(foto: esfinfanciasperturbadas.blogspot.com)
 
Seja para comprar alimentos, usar psicotrópicos ou até mesmo pagar uma conta dentro de casa, o fato é que milhares de crianças e adolescentes estão espalhados pelo País a fora oferecendo seus corpos a preços que, em alguns casos, beiram a miséria. A exploração sexual infantil voltou à tona na última semana em decorrência do Dia Nacional de Combate ao Abuso e Exploração Sexual de Crianças e Adolescentes. Manifestações ocorreram e instituições repudiaram o problema. A hotelaria também mostrou a cara, reafirmando o posicionamento de embate a este tipo de atividade, com frequência associada ao turismo, e assinando, junto a entidades do setor, a Declaração de Compromisso Corporativo no Enfrentamento da Violência Sexual Contra Crianças e Adolescentes.
 
O Fohb (Fórum Nacional de Operadores Hoteleiros), a Resorts Brasil, a ABIH Nacional (Associação Brasileira da Indústria de Hotéis) e outras instituições vão promover treinamentos com as equipes dos hotéis no intuito de coibir a exploração sexual dentro dos empreendimentos – o que é de fato positivo, apesar de muito pequeno ainda.
 
Contudo, como deixou claro Enrico Fermi Torquato, presidente da ABIH Nacional, já na ocasião de assinatura do termo, o problema é estrutural. O hotel nada mais é do que o lugar último, no qual a matemática da exploração sexual ocorre e acaba sendo, se assim se pode dizer, sinônimo de facilitador para que o fato se consume – e, por conseguinte, aparece como cerne da questão. O que se precisa pensar é que a comercialização do sexo vem reverberando de muitas outras pontas antes de chegar à hotelaria.
 
O embrião do turismo sexual no Brasil está muito distante. Sem chutar cachorro morto, vale lembrar a reportagem publicada recentemente pela revista Nova, da Editora Abril, em março último, cujo título tinha em letras garrafais a dica: “Como descolar um gringo no Carnaval”. Sim, o texto dava conselhos, do tipo “invista no bronze, esteja da cor do pecado”, para angariar estrangeiros interessados em sexo fácil durante a farra carnavalesca. Nada mais nada menos do que um estímulo à promiscuidade e à fomentação da imagem de um país no qual traseiros e sexo fácil são palavras de ordem.
 
Mas a mídia incitando esse rubor soa até sutil frente à postura do próprio Judiciário. Necessário rememorar um causo de 2003, quando José Luiz Barbosa, o Zequinha Barbosa (campeão mundial em 1987 na corrida de 800 metros rasos), e o ex-assessor Luiz Otávio Flores da Anunciação pagaram R$ 80 a duas meninas de 12 e 13 anos, que trabalhavam como prostitutas, para fazer sexo num motel. O tribunal do Mato Grosso do Sul absolveu os réus, argumentando que não foram eles que iniciaram as meninas na prostituição. O juiz estadual disse à época que “as prostitutas já esperam os clientes na rua e não são mais pessoas que gozam de uma boa imagem perante a sociedade”. História trágica e que serve de símbolo à omissão dos digníssimos magistrados brasileiros.
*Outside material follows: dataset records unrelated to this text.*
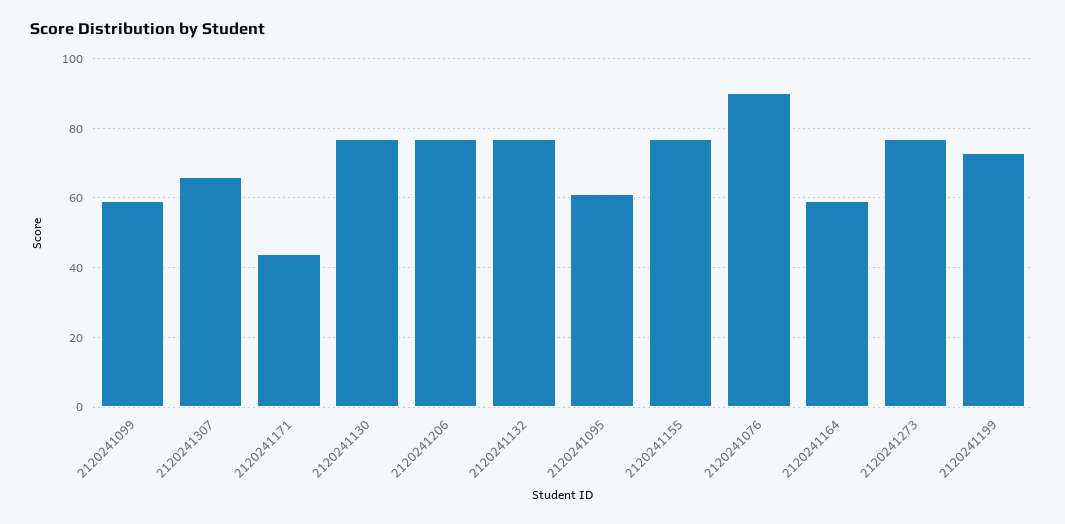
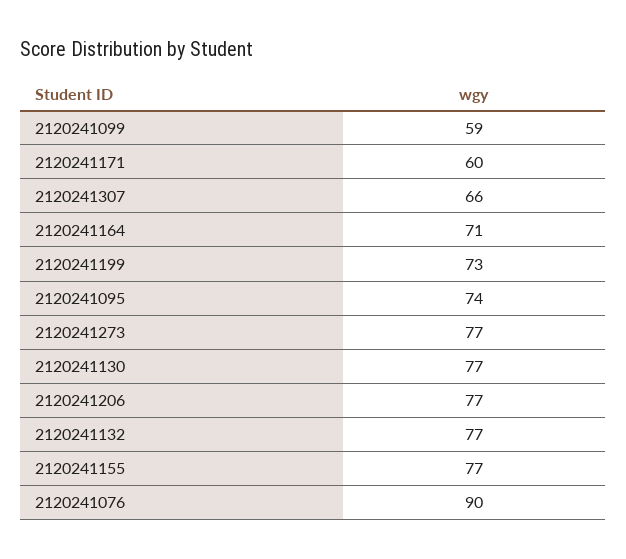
  {
    "2120241099": 59,
    "2120241307": 66,
-   "2120241171": 45,
+   "2120241171": 60,
    "2120241130": 77,
    "2120241206": 77,
    "2120241132": 77,
-   "2120241095": 60,
+   "2120241095": 74,
    "2120241155": 77,
    "2120241076": 90,
-   "2120241164": 60,
+   "2120241164": 71,
    "2120241273": 77,
    "2120241199": 73
  }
Os tantos outros envolvidos só estão de carona nessa catástrofe da miséria humana.
 
Daqui somente se pode extrair que funciona como escolha representar tal imagem e que o problema, antes de mais nada, é ranço do caos social e cultural que o Brasil presencia. Sintomaticamente deve-se lembrar que na propaganda a cena de uma nação cujo sexo é moeda de troca se repete; que semanalmente operadoras despejam nas regiões Nordeste e Norte estrangeiros em busca de diversão fácil e a preços módicos; que muitas das crianças e adolescentes que se prestam a tal trabalho normalmente vivem em condições miseráveis e, em alguns casos, estão envolvidos com o consumo de drogas e bebidas alcoólicas; e que a própria economia do Brasil, à revelia do que dizem os especialistas, também gira e cresce com este tipo de mercado.
 
É cediço dizer que os hoteleiros têm o seu papel aí e devem se mobilizar para que a exploração sexual seja freada – nem que seja em última estância, em vias de fato de se consumar. É uma postura que ao menos não soará como condescendente. Porém, é preciso reafirmar que, seja num hotel, dentro de um carro, num prostíbulo ou em qualquer outro local, o turismo sexual de crianças, adolescentes e até mesmo de adultos deve ser inibido em seu âmago, com uma ação mais austera e incisiva por parte do Estado e com a queda de agenciadores que contam com a conivência e com o auxílio dos títeres que movimentam tais fantoches.